*Assignment*. Give back every line of the material below that has the string "shape".

[Opening Data section]

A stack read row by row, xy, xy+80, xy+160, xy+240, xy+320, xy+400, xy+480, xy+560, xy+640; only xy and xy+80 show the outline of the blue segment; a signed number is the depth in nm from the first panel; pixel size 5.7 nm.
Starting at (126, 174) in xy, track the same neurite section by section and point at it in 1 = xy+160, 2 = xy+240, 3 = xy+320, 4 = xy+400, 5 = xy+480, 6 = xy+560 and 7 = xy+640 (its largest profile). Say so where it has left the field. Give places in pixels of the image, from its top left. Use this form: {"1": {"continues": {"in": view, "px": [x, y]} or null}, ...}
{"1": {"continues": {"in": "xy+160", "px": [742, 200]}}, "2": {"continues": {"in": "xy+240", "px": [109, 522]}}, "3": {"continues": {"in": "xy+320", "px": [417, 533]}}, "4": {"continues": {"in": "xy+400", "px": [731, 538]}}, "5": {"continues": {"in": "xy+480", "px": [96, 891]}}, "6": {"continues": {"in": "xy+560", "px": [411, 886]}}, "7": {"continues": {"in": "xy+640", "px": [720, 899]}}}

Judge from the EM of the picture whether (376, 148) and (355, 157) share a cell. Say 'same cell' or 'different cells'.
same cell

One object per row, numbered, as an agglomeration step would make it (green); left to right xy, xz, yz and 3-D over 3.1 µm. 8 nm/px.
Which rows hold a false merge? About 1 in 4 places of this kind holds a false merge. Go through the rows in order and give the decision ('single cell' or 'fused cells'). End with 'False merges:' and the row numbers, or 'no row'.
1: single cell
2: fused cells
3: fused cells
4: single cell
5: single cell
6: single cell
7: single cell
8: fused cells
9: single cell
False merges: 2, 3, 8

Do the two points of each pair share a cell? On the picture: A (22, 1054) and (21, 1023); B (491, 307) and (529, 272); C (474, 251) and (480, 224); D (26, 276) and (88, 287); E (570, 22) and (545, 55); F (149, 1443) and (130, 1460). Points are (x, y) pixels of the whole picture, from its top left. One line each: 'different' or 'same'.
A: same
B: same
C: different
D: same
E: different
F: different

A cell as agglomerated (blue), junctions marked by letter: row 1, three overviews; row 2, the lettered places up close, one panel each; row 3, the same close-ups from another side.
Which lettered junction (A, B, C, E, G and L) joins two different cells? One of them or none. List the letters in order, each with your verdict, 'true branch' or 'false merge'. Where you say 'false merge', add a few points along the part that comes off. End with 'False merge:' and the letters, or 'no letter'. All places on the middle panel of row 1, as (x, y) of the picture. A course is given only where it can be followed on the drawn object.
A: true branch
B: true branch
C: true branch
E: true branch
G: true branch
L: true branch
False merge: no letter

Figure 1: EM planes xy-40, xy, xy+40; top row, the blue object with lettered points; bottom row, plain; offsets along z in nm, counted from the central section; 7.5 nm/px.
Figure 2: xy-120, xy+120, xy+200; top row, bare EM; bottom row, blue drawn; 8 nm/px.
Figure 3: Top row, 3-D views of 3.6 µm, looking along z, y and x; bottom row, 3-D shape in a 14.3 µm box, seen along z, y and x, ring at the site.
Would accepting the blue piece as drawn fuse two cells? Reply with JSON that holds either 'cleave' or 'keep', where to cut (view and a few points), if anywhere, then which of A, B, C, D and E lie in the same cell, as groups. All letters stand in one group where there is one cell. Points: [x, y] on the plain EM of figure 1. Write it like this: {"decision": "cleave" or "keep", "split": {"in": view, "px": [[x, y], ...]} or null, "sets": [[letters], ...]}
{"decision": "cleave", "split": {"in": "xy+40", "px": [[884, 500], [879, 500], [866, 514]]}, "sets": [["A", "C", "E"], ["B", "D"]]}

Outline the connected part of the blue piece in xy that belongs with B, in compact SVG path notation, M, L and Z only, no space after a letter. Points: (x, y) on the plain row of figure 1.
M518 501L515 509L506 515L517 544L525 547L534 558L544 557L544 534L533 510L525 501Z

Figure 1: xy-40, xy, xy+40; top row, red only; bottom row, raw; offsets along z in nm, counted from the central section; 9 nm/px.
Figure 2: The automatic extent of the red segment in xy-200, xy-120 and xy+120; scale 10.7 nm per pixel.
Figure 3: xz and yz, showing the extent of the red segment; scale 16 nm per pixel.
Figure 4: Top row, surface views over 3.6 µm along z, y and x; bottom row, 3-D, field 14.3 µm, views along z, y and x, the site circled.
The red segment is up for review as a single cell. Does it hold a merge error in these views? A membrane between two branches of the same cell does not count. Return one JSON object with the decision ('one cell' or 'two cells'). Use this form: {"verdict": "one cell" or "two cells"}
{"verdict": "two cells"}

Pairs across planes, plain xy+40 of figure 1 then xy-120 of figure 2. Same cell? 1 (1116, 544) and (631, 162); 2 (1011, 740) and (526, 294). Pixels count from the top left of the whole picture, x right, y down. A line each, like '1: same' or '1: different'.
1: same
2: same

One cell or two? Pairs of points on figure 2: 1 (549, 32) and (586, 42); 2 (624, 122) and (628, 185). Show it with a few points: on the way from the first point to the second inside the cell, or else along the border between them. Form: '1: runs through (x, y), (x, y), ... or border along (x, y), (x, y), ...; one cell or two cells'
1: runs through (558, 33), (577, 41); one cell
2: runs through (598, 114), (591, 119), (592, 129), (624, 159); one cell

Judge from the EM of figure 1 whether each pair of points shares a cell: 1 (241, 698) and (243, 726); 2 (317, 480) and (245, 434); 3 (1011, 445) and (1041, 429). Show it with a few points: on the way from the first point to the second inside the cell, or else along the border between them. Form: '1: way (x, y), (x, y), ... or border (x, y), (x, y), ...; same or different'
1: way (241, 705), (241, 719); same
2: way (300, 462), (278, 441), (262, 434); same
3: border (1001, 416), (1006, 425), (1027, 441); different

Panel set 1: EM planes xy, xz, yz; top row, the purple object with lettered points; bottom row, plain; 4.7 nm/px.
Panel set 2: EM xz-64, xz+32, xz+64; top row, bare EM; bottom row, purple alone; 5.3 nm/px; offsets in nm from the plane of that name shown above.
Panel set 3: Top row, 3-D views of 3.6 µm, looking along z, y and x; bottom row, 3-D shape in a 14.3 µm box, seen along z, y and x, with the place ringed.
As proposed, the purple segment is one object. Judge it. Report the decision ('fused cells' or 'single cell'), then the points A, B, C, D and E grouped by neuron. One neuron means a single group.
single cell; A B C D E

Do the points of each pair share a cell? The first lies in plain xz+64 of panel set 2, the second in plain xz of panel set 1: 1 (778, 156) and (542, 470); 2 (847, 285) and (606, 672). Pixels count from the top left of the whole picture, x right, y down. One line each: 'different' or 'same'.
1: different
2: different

[Closing Data section]

*Output of the exercise*.
Figure 3: Top row, 3-D views of 3.6 µm, looking along z, y and x; bottom row, 3-D shape in a 14.3 µm box, seen along z, y and x, ring at the site.
Panel set 3: Top row, 3-D views of 3.6 µm, looking along z, y and x; bottom row, 3-D shape in a 14.3 µm box, seen along z, y and x, with the place ringed.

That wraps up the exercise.